И в белках заплещут кашалоты, Смерть — в моржовой лодке эскимос… Эту девушку, душистую как соты, Приголубит радужный Христос.

226

Улыбок и смехов есть тысяча тысяч

Улыбок и смехов есть тысяча тысяч. Их в воск не отлить и из камня не высечь, Они как лучи, как овечья парха, Сплетают то рай, то мережи греха.
Подснежная озимь — улыбка ребенка, В бесхлебицу рига — оскал старика, Издевка монаха — в геенну воронка, Где дьявола хохот — из трупов река.
Стучит к потаскухе скелет сухопарый, (А вербы над речкой как ангел белы), То Похоть смеется, и души-гагары Ныряют как в омут, в провалы скулы.
Усмешка убийцы — коза на постели. Где плавают гуси — пушинки в крови, Хи-хи роженицы, как скрип колыбели, В нем ласточек щебет, сиянье любви.
У ангелов губы — две алые птицы, Их смех огнепальный с пером не случить: Издохнут созвучья, и строки-веприцы Пытаются в сердце быдлом угодить.
Мое ха-ха-ха — преподобный в ночлежке, Где сладостней рая зловонье и пот, Удавленник в церкви, шпионы на слежке… Провижу читателя смех наперед.
О борозды ртов и зубов миллионы, Пожар языков, половодье слюны, Вы ярая нива, где зреют законы Стиха миродержпа и струнной весны!

227

О скопчество — венец, золотоглавый град,

О скопчество — венец, золотоглавый град, Где ангелы пятой мнут плоти виноград, Где площадь — небеса, созвездия — базар, И Вечность сторожит диковинный товар: Могущество, Любовь и Зеркало веков, В чьи глуби смотрит Бог, как рыбарь на улов!
О скопчество — страна, где бурый колчедан Буравит ливней клюв, сквозь хмару и туман, Где дятел-Маята долбит народов ствол И Оспа с Колтуном навастривают кол, Чтобы вонзить его в богоневестный зад Вселенной матери и чаше всех услад!
О скопчество — арап на пламенном коне, Гадательный узор о незакатном дне, Когда безудный муж, как отблеск Маргарит, Стокрылых сыновей и ангелов родит!

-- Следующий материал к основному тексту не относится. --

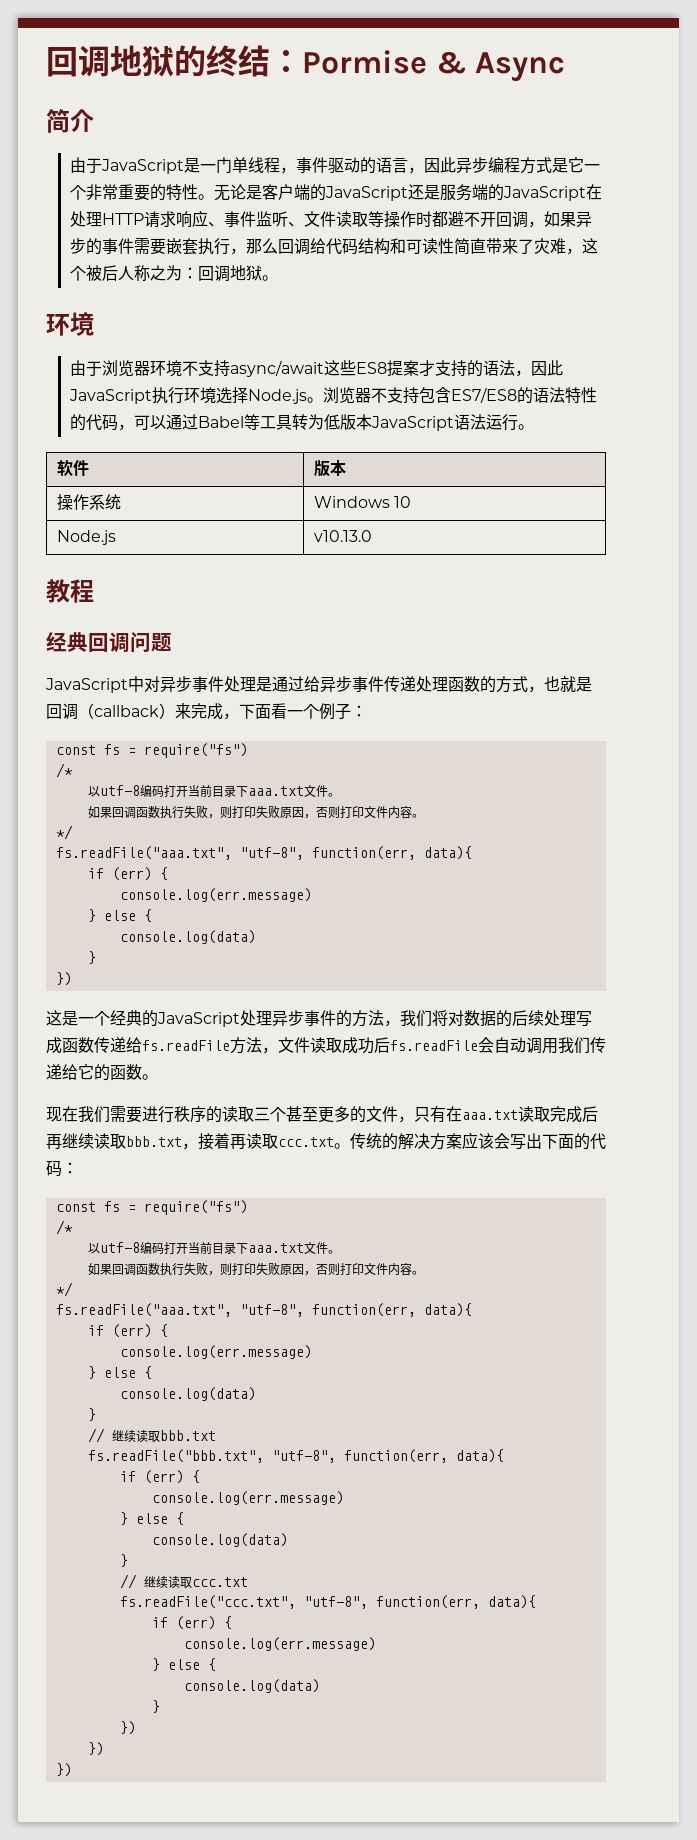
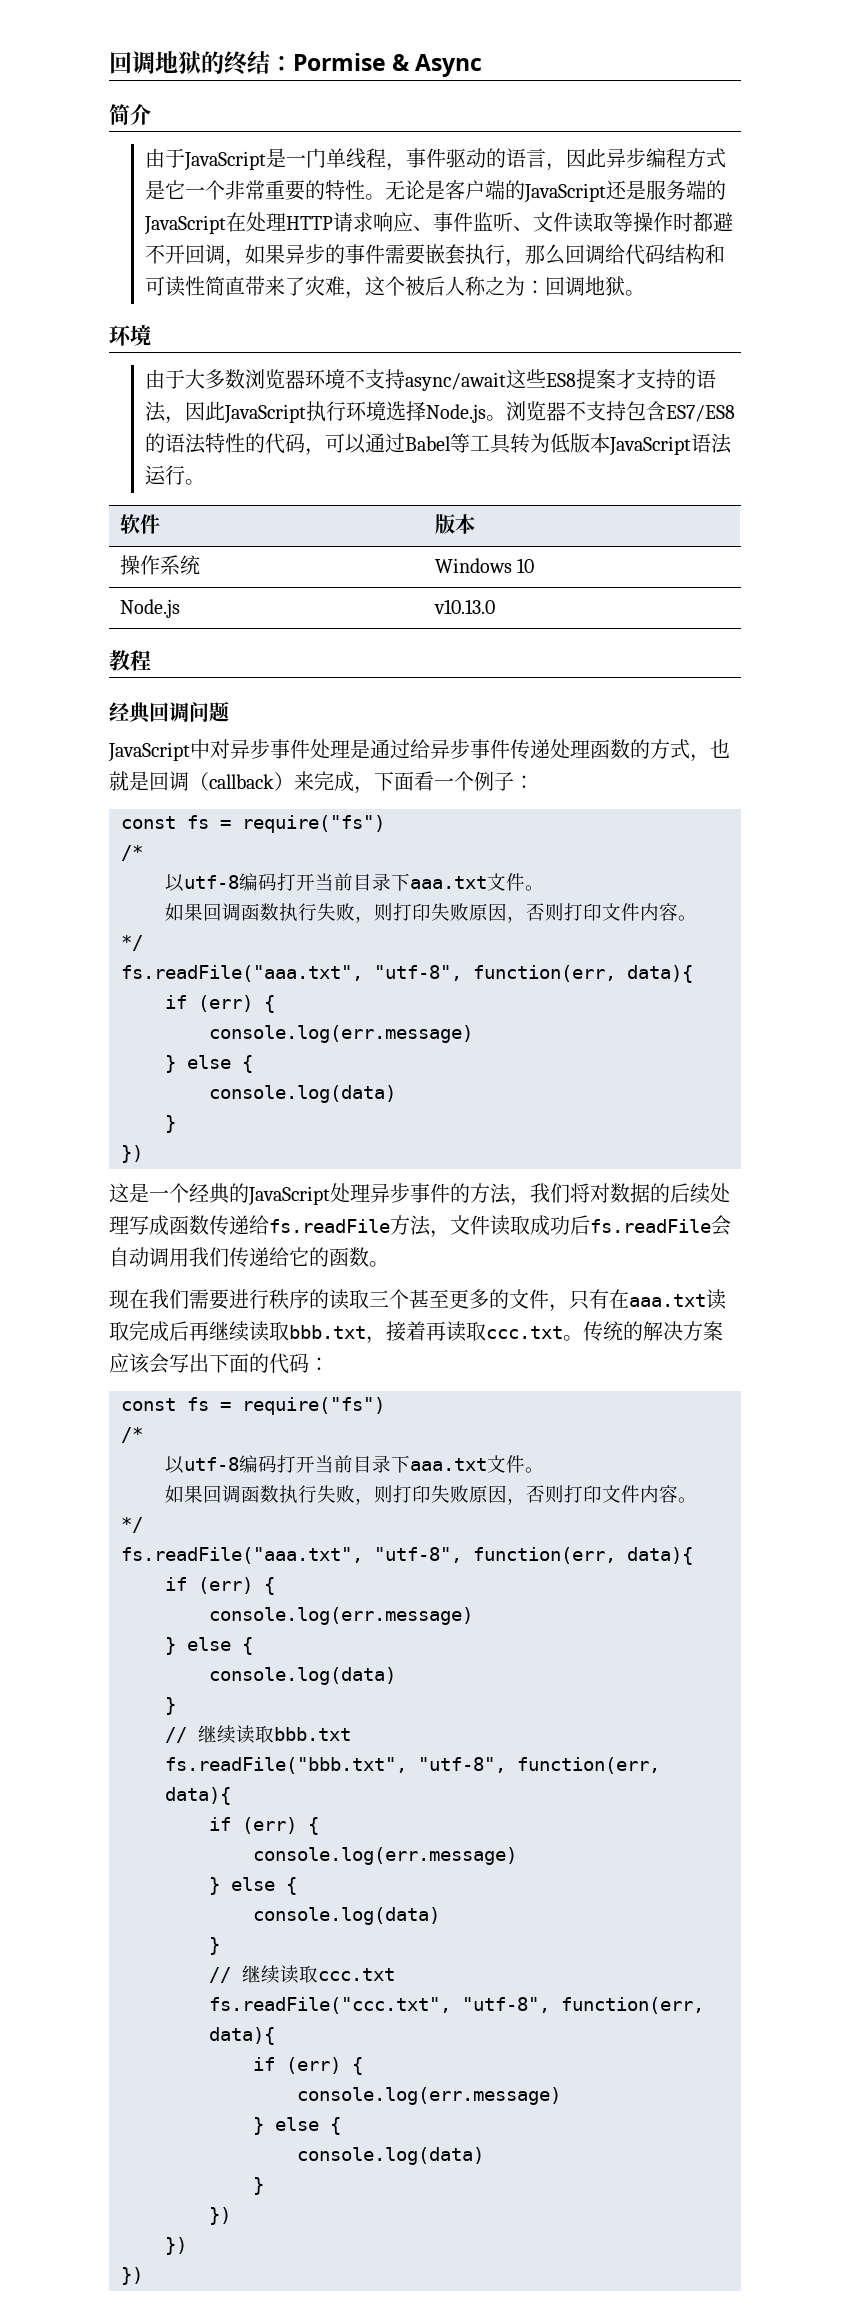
(102, 368) none -> [184,369,245,389] 大多数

Когда колдунью-Страсть с владыкою-Блудом Мы в воз потерь и бед одрами запряжем, Чтоб время-ломовик об них сломало кнут.
Пусть критики меня невеждой назовут.

228

Всё лики в воздухе, да очи,

Всё лики в воздухе, да очи, В пустынном оке снова лик…. Многопудовы, неохочи, Мы — за убойным пойлом бык.
Объемист чан, мучниста жижа, Зобатый ворон на хребте Буравит клювом войлок рыжий — Пособье скотской красоте.